Quando i Khmer Rossi presero il controllo di Phnom Pheng, tutti gli abitanti furono costretti ad abbandonare la città. Gli venne raccontato che in quei giorni, vi era l’imminente pericolo che cadessero le bombe lanciate dagli americani. Gli aguzzini dissero loro che avrebbero potuto tornare dopo tre giorni e invece furono trasferiti nei campi di lavoro nelle campagne, dove avvenne una gran quantità di morti per esecuzioni di massa, lavori forzati, abusi fisici, malnutrizione e malattie.
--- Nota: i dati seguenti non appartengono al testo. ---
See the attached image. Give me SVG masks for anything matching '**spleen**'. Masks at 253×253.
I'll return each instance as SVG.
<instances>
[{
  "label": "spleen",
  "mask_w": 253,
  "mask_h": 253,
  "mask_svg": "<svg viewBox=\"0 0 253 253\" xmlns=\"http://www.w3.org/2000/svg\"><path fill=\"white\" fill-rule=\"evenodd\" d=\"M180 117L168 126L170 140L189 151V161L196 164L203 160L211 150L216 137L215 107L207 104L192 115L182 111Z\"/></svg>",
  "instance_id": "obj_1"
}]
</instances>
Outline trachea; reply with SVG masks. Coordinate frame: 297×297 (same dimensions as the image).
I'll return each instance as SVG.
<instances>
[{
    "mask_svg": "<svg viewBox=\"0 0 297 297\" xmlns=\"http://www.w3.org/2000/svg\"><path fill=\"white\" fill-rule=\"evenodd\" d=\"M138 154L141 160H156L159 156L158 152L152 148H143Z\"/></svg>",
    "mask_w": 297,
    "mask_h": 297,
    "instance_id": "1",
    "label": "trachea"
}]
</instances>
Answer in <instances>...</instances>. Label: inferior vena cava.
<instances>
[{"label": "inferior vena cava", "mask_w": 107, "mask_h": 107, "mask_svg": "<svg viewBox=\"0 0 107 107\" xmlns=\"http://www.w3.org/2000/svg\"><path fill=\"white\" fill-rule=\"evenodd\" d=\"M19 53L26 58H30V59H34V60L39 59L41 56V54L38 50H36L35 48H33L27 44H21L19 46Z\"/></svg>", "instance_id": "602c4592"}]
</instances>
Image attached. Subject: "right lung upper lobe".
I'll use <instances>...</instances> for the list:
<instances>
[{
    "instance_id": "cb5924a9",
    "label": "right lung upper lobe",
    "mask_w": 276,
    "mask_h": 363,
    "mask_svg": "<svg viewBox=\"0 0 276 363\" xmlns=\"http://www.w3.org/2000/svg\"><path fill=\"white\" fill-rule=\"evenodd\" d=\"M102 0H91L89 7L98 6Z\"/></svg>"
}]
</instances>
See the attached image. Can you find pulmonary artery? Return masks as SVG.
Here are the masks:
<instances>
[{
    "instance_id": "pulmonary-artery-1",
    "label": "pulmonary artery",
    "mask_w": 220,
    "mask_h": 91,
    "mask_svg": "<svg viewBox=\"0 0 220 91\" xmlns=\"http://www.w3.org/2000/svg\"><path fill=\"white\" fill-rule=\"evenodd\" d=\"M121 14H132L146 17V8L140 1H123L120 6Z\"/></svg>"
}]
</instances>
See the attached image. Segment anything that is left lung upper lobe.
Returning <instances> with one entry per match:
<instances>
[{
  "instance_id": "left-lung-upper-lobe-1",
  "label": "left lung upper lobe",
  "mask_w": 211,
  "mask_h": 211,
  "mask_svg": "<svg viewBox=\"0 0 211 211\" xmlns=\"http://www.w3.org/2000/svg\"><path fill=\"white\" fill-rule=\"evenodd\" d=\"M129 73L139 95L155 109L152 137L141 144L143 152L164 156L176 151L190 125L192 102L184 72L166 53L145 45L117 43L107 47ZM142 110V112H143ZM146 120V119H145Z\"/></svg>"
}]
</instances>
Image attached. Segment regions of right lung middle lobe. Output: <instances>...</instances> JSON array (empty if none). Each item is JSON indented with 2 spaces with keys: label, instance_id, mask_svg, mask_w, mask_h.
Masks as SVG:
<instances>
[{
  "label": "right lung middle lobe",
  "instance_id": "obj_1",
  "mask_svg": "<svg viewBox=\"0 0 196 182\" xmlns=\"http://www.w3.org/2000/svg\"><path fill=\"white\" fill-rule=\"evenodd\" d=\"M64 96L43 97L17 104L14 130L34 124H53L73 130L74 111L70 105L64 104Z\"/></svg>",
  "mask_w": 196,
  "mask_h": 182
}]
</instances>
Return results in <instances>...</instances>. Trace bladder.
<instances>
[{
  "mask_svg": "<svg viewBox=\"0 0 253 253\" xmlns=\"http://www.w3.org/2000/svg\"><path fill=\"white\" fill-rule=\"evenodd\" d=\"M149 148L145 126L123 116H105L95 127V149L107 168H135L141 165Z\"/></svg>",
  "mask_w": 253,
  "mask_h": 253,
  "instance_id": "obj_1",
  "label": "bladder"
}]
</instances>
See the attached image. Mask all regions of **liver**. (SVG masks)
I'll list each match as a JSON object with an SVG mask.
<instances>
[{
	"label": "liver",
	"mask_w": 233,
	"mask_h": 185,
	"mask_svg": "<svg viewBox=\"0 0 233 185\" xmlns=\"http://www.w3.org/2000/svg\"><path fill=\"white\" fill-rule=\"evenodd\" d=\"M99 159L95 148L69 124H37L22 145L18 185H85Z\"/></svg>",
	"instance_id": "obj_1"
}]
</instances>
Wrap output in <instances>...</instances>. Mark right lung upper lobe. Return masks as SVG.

Nella capitale i Khmer Rossi convertirono il liceo Ponea Yat di Phnom Penh in una prigione che ribattezzarono “Ufficio di sicurezza S-21” dove venivano svolte esecuzioni e torture atroci. Gli edifici del liceo furono racchiusi all'interno di un recinto di filo spinato elettrificato, le classi trasformate in minuscole celle e camere della tortura e tutte le finestre furono sbarrate con assi di ferro e filo spinato per evitare fughe di prigionieri. Di tutti i prigionieri incarcerati, solo sette sopravvissero, in quanto ritenuti utili alla causa del Partito.
A Natale del 1978 i vietnamiti invasero la Cambogia, nel 1979 conquistarono Phnom Penh e cacciarono Pol Pot e i suoi seguaci nella foresta al confine con la Tailandia. Phnom Penh fu ritrasformata in una città popolata. Nel 1991, con la definitiva ritirata delle truppe vietnamite, Phnom Penh ridiventò la capitale dell'attuale Cambogia.
Nel 2009 il carcere, che solo recentemente si è scoperto essere la punta dell'iceberg di un vasto sistema di prigioni, è stato inserito dall'UNESCO nell'Elenco delle Memorie del mondo.